The next check area is in skill. It can be a new recipe that you have tried for the first time. A new software or productivity app that can improve your craft or help you do your daily work more efficiently. Or it can be a tool or an instrument that you need to learn inside and out to maximize it's usefulness. If you are a teacher, are you a better teacher today than yesterday? If you're a sports person, what new technique have your learned or what old skill have you practiced more that improves your play today?

Third is your living environment and that includes not just the space but also people. Putting order into our living space is easier said than done. The number one impediment to that is that we always find something more enjoyable to do or "more important" to do. But we heard the saying that a disorderly environment hardly encourages an orderly thought or mood.

How often do we postpone rearranging that closet? Or moving some furnitures around? Or finally sorting out things that we ought to have thrown away a long time ago and have become unnecessary clutters?

When it comes to people, have we upgraded our relationships? Do we connect more today to people we should be connecting to than yesterday? Have we reached out more today than yesterday? Have we done a "house cleaning" as far as who should remain in our inner circle and who should better be demoted to the outer circle of friends? This is where we decide who are the people who help us grow as a person and whose company we should have more or less with.

Another area is, yes, entertainment. I have to include this because it will always be part of our life. No one can live without this, unless we are the kind who can turn work into an entertainment or we have so conditioned our mind to think that what we do is also enjoyable. We are blessed if we enjoy what we do but not all of us are in that situation. The reason I include this is not so that we can have more entertainment today than yesterday. If anything, today's entertainment, especially the technology dependent ones, are usually designed to hook us and cause us to spend more and more time in them. This is not for our best interest but for the interest of the game maker. Therefore, an area of improvement here is in the increase of our self-control and discipline. Are we in control of our time here or is the game in control of us. Is the cost of playing this game costing us more and more with every new day or is it decreasing?

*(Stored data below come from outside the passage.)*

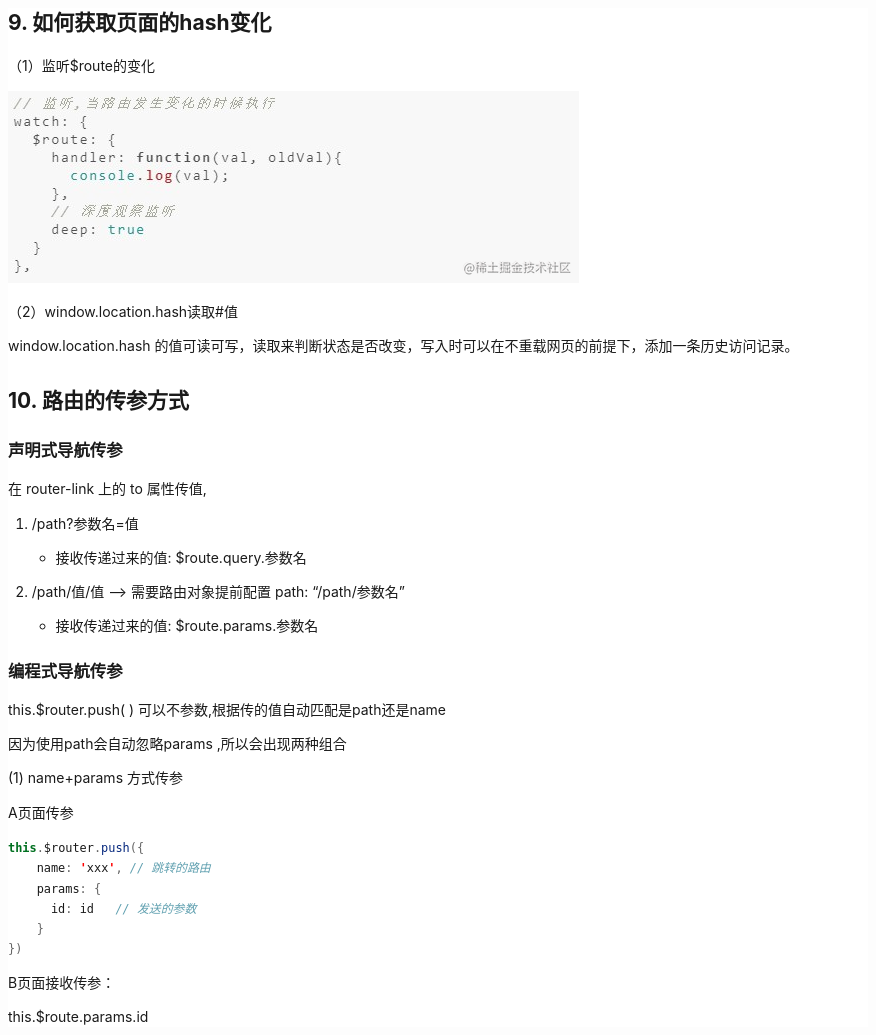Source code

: ## 9. 如何获取页面的hash变化 

（1）监听$route的变化

![image_00309e61.png](../images//image_00309e61.png)

（2）window.location.hash读取\#值

window.location.hash 的值可读可写，读取来判断状态是否改变，写入时可以在不重载网页的前提下，添加一条历史访问记录。

## 10. 路由的传参方式 

### 声明式导航传参 

在 router-link 上的 to 属性传值,

1.  /path?参数名=值
    
     *  接收传递过来的值: $route.query.参数名
2.  /path/值/值 –> 需要路由对象提前配置 path: “/path/参数名”
    
     *  接收传递过来的值: $route.params.参数名

### 编程式导航传参 

this.$router.push( ) 可以不参数,根据传的值自动匹配是path还是name

因为使用path会自动忽略params ,所以会出现两种组合

(1) name+params 方式传参

A页面传参

```java
this.$router.push({
    name: 'xxx', // 跳转的路由
    params: {
      id: id   // 发送的参数
    }
})
```

B页面接收传参：

this.$route.params.id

Finally, and most importantly, our spiritual life. Is every day a spiritual improvement? Are we studying the word of God more? Are we serving more? Are we convicted more? What new thing did you discover about the Lord today that you don't know yesterday? What new insight has He impressed in your heart? What additional divine desire is developed in you which you didn't have yesterday? What increase in dedication, commitment and sacrifice has the Holy Spirit planted in our souls? Will you give more to God this coming payday than you did in the last one? Will you spend more time learning how to make the quality of your servitude reach a higher level? Is your work output for the Lord getting better in terms of quality and quantity? Are you more thankful, more forgiving, more patient, more prayerful?

It's necessary to evaluate our life on a regular basis if we want to end better than we started. We can't avoid this evaluation. Some may hesitate to do this for several reasons. One reason is that, one can suspect there's not much to evaluate because one can already predict no improvement or if there is, its nothing to write home about. Another reason to hesitate is it forces one to think. It can sound trivial but you will be surprised how many people would avoid thinking much if they can. Thinking can give some people who are not used to it a headache. Then there is always the issue of plain laziness. For many people, evaluating one's life is a boring exercise. An time-consuming activity that's better spent on something else.

But can we really live a life like we don't care whether we end it well or not? Would you rather be like Solomon? Or it's better to be like Apostle Paul who, at the end of his life was not enumerating all the vain things that he did but instead declared these words: "I have fought a good fight, I have completed the race, I have kept the faith"? Your choice because you actually have so much to say about your ending.